## SELECTED PASSAGE
John Martorano cut a deal with law enforcement officials in 1999.  He served only 12 years and two months in prison after agreeing to testify against Bulger, his former boss, and Stephen “the Rifleman” Flemmi.  Bulger’s defense team alleges that since being released from prison Martorano has resumed criminal activity but is being shielded by his state police handlers.   

If John Martorano had not become a professional killer he might have been a star football player, having reportedly turned down seven full scholarships after graduating from Milton High School in 1959. Instead, he followed his father, Luigi, into organized crime, working for the Patriarca family and the Winter Hill Gang. 

Born in 1940, by 1960 Martorano had graduated from former alter boy to wise guy; hanging out in Boston’s famed Combat Zone, an adult entertainment district that thrived on prostitution, drugs, human trafficking, and illegal gambling and controlled through violence. 

Boston Herald columnist Howie Carr, a defense witness in the Bulger trial, wrote a book with Martorano called Hitman: The Untold Story of Johnny Martorano.

## REQUIRED ACTIONS
a. List every calendar year mentioned in the passage about John Martorano.
b. Using the passage about John Martorano, answer each question on its own line.
(i) How long did Martorano serve in prison?
(ii) From which high school did he graduate?
(iii) What is the title of the book he wrote with Howie Carr?
c. Quote from the passage about John Martorano, beginning at the words "John Martorano cut" and stopping after "state police handlers.".
The records that follow come from a separate source.

## DATA SHOWN
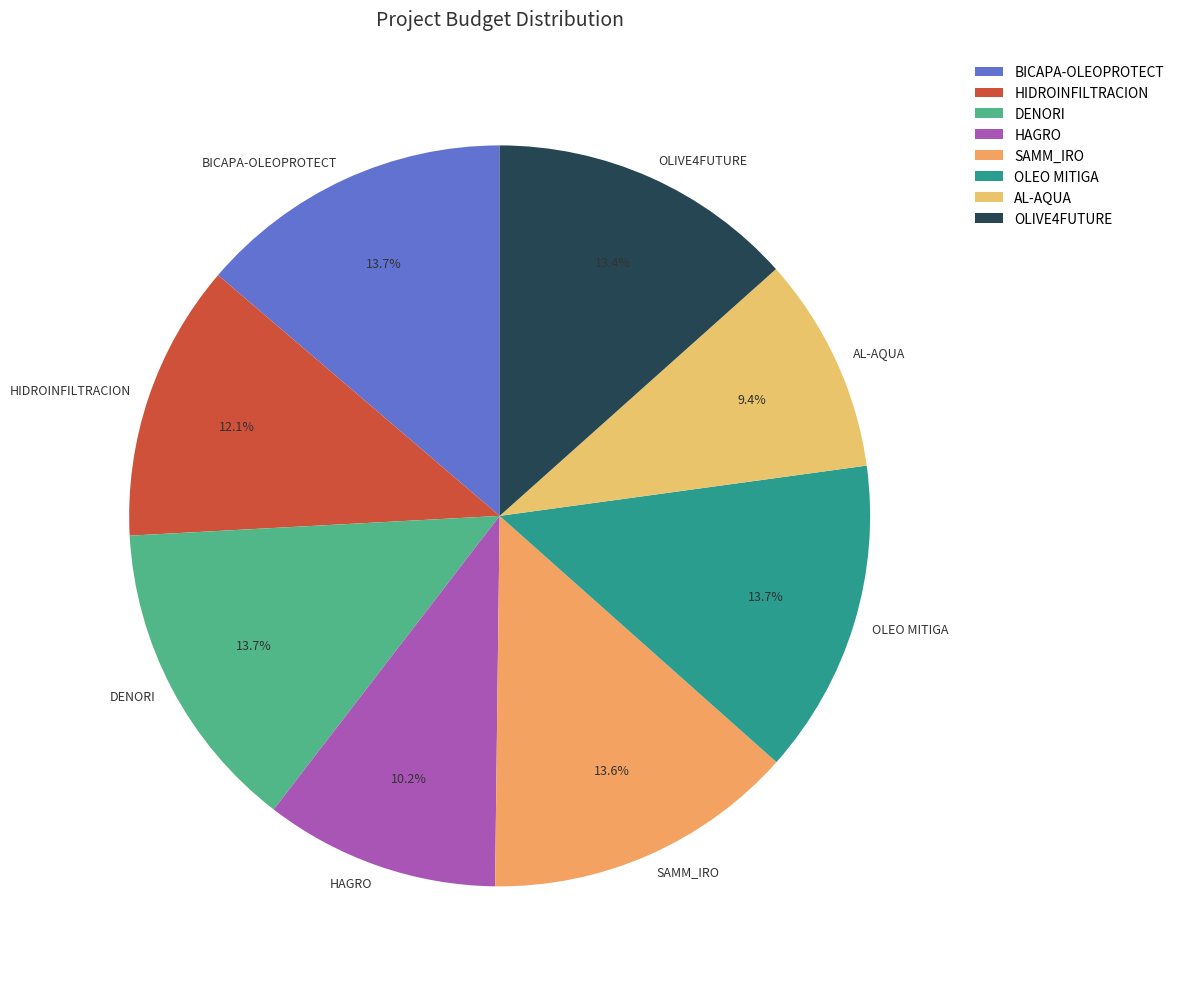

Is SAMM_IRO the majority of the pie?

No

---

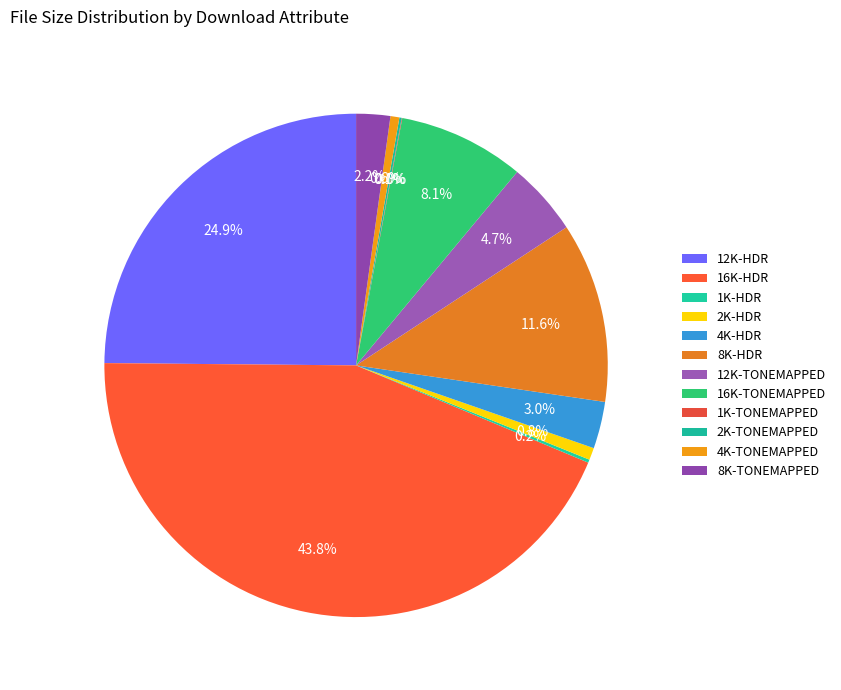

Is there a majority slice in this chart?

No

--

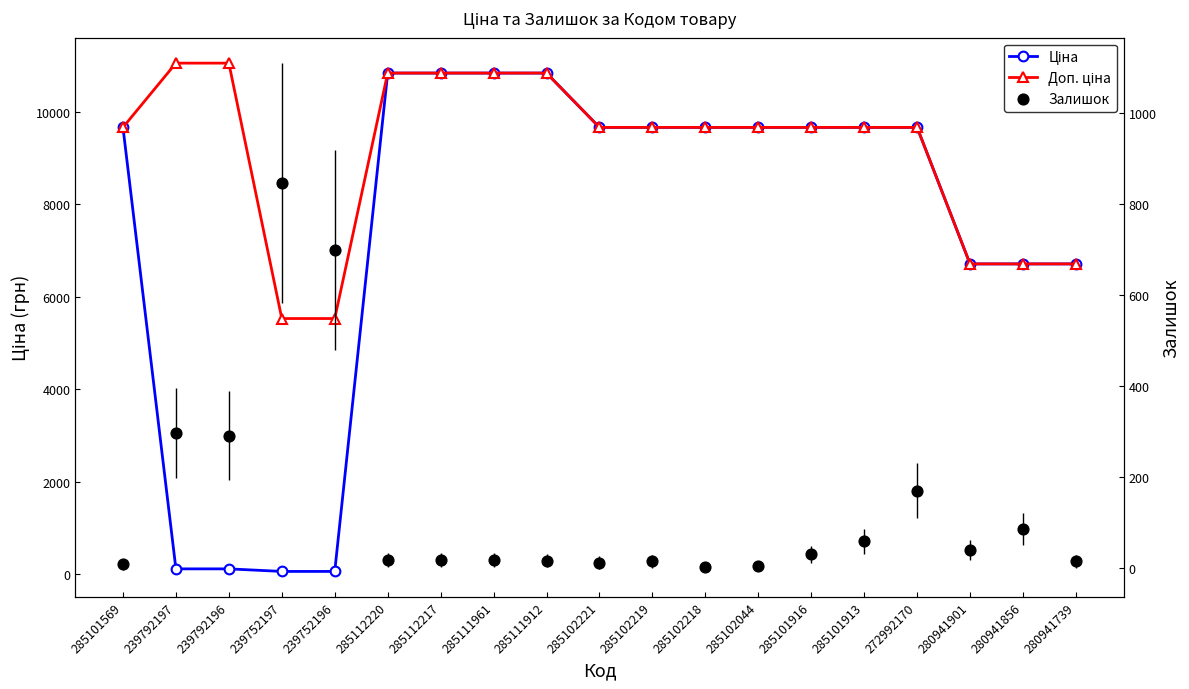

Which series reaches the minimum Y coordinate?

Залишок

## ANSWERS FOR EACH ITEM
a. 1999, 1959, 1940, 1960

b.
(i) 12 years and two months
(ii) Milton High School
(iii) Hitman: The Untold Story of Johnny Martorano

c.
John Martorano cut a deal with law enforcement officials in 1999.  He served only 12 years and two months in prison after agreeing to testify against Bulger, his former boss, and Stephen “the Rifleman” Flemmi.  Bulger’s defense team alleges that since being released from prison Martorano has resumed criminal activity but is being shielded by his state police handlers.